Introduction
ESF is Edgeware’s CMAF-based storage format for both live and VoD content. It saves media data in CMAF tracks, and has additional metadata files. It supports H.264/AVC and HEVC/H.265 video, AAC and AC-3 audio, and wvtt subtitles.
Asset media data
The media data is stored as CMAF tracks in files with extensions “.cmfv”, “.cmfa”, and “.cmft”, for video, audio, and subtitles, respectively. The subtitle format is “wvtt” which is much more storage-efficient than “stpp”.
Asset metadata
The metadata for the assets are stored in two places:
- a single
content_info.json
file describing the tracks - segment info (
.dat
) files describing the segments, one per track
Content info
Content info is stored in a file named content_info.json
inside the asset directory.
It is a JSON file containing enough information about the tracks of the assets, to be
able to fill in all information about media tracks in HLS, DASH, or MSS manifests.
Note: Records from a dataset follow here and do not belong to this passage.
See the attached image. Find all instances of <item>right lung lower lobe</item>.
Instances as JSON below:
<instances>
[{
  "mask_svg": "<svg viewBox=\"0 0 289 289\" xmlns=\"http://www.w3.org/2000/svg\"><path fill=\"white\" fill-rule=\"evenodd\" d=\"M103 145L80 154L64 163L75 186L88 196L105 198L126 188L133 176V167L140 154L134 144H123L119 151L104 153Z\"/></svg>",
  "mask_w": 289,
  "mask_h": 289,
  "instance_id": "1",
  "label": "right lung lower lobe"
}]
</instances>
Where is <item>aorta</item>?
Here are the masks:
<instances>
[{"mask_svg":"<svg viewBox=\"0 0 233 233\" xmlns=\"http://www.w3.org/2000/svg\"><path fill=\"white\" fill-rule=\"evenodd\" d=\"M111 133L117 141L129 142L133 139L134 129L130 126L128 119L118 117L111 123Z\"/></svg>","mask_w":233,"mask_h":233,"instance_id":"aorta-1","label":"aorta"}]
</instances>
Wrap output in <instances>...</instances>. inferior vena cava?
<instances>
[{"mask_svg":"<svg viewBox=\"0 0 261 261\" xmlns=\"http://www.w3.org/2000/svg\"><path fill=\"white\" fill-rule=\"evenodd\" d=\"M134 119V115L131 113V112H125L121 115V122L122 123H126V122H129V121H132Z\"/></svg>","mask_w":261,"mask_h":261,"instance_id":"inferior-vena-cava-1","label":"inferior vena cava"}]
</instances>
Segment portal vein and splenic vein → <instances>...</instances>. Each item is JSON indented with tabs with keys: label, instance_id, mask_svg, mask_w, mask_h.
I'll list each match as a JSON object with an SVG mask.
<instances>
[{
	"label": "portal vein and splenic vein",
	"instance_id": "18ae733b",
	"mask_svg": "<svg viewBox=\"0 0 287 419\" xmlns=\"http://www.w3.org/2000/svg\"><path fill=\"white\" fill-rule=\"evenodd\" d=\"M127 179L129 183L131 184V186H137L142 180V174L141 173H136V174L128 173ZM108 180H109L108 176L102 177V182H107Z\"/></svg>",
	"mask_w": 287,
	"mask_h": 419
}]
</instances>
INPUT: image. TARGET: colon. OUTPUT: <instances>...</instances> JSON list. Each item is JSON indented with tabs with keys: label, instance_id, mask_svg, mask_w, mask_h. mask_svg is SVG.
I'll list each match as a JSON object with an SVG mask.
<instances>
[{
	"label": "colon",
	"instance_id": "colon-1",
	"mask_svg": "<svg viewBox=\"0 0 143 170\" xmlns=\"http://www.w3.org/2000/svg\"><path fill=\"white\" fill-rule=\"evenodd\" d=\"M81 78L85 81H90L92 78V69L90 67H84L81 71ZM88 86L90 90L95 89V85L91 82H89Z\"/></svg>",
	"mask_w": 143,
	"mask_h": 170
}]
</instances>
This includes codecs, languages, time scales, bitrates etc. However, it does
not contain information about individual segments. Such information is stored in segment info files.
Segment info
Metadata about the segments are stored in segment info files with extension .dat
.
There is exactly one such file for each media file.
These files describe the data of the individual segments of the CMAF tracks with a 32-byte entry for each segment:
Field | Type | Description |
---|---|---|
Nr | uint32 | Segment number |
Time | uint64 | Time (normally presentationTime=DecodeTime) |
Dur | uint32 | Duration of segment in timescale specified in content info |
Size | uint32 | Size in bytes |
Offset | uint64 | Byte offset inside track file |
Rest | uint32 | Flags for SCTE-markers and other information |
For VoD assets, an init segment is stored at the start of the file.
Its size is given by the Offset
of the first media segment in the
segment info file.
Commonalities with DASH OnDemand format
DASH OnDemand stores media data in the same type of CMAF tracks as ESF. However, the metadata is stored in other structures.
To describe the asset and its variants, there is a manifest called
Media Presentation Description
(MPD) which is an XML file with file extension .mpd
.
It is similar to the ESF content_info.json file. It has explicit switching groups called Adaptation Sets, but is lacking some other information compared to ESF like video parameter sets which are needed to generate MSS manifests.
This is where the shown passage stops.